January 22, 2022

You have likely heard the term “filibuster” thrown around a lot over the last couple of weeks. It is a word that isn’t used much outside of D.C., but it is important to you as the resident of a small, rural state. 

The filibuster is a procedural tool used in the Senate to pump the brakes on a piece of legislation that the minority party finds troubling. It raises the threshold for passage of a bill to 60 votes as opposed to a simple majority of 50 votes. Use of the filibuster forces senators from both parties to reach a compromise on an issue. 

In order to form a more perfect union, our Founding Fathers gave us a government that filters the will of the majority through a deliberative process of amendment and debate. 

The filibuster was created to protect the voice of the minority – to make sure that one party did not have unilateral rule over every decision, and to slow down the process and force debate on important policy changes. 

The filibuster sets the Senate apart. In the House of Representatives, it is all about majority rule. The Founders intended the Senate to be the “cooling saucer” of the legislative branch – the body that paused and took time to consider how the majority’s actions would affect the minority. The filibuster is an important method to accomplish that. 

Simply put, the filibuster gives the party not in power a voice to speak for forgotten Americans and for small states like Wyoming. Democrats have relied on the filibuster heavily in years they were in the minority, as have Republicans. However, it’s shocking to me that Democrats have so dramatically changed their tune on the filibuster. 

Our country is divided right now.

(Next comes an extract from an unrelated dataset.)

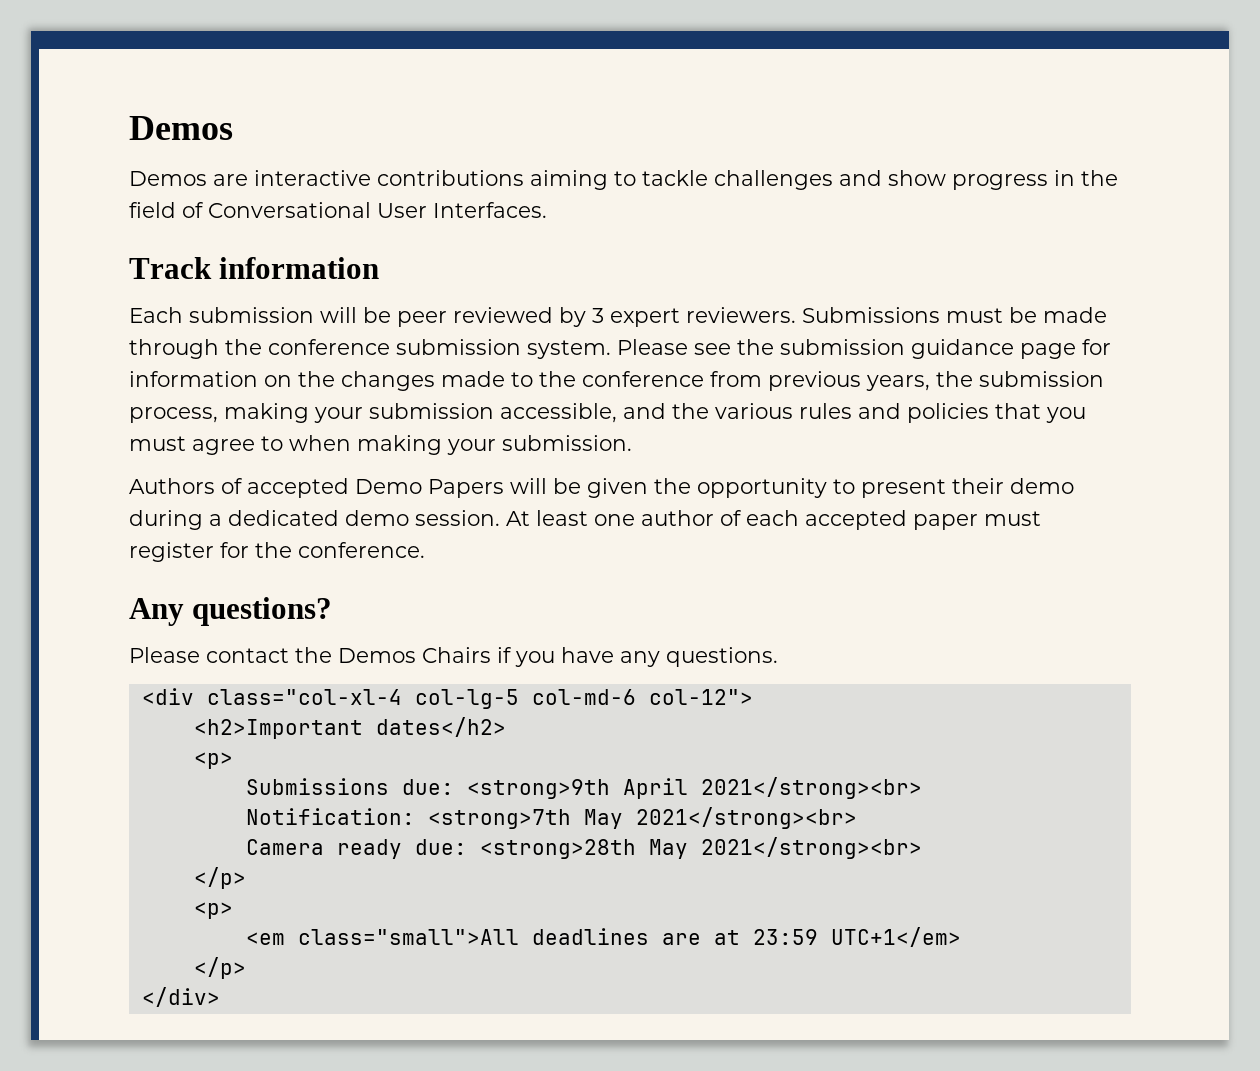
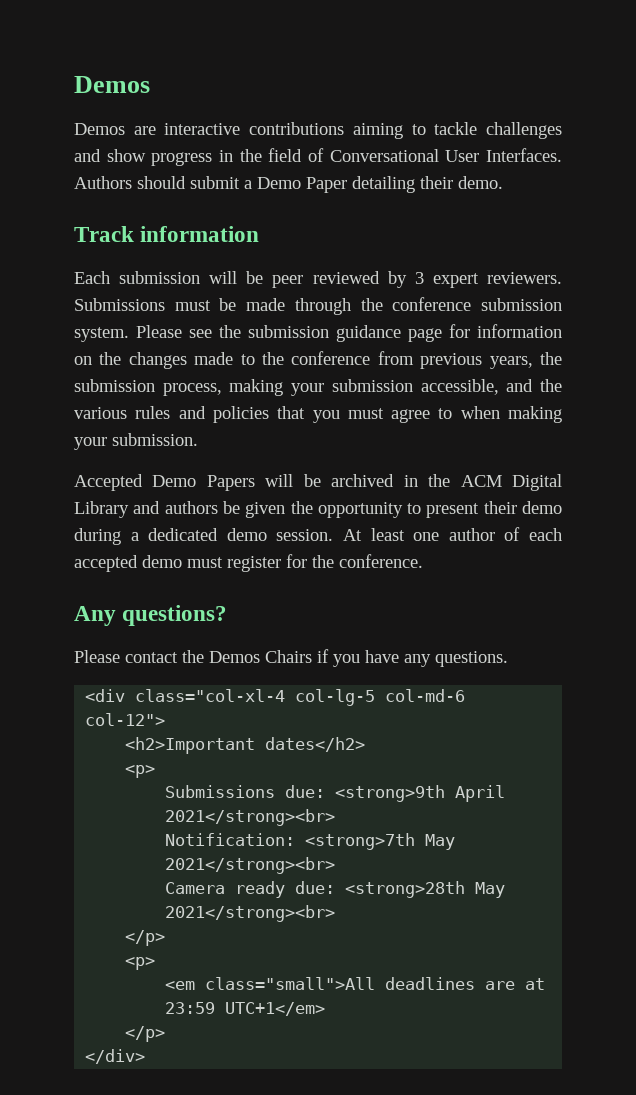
(547, 210) none -> [74,176,503,193] Authors should submit a Demo Paper detailing their demo.
[129,478,349,498] Authors of accepted -> [74,474,143,491] Accepted
(581, 486) none -> [331,474,562,491] [74,501,240,518] archived in the ACM Digital Library and authors be
[913,514,978,530] paper -> [142,555,182,568] demo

If we want a more perfect union than we have today, we need more compromise, not less. This is why we have institutional norms, like the filibuster. When one party starts tearing up norms to achieve a partisan goal, they might gain in the short term, but they do irreversible, lasting damage to our institutions. 

Our Founders understood that the ends do not always justify the means. That’s why we have the separation of powers, two chambers of Congress, and the Bill of Rights. 

Right now, we need to choose the harder right over the easier wrong. Compromise is hard, but the American people have placed a great deal of faith in each of us to get it done. 

I have faith in us, as well. We need to protect our institutions. We need to protect the filibuster, and with the help of Senators Joe Manchin and Kyrsten Sinema this week, we protected the voice of the minority in the Senate.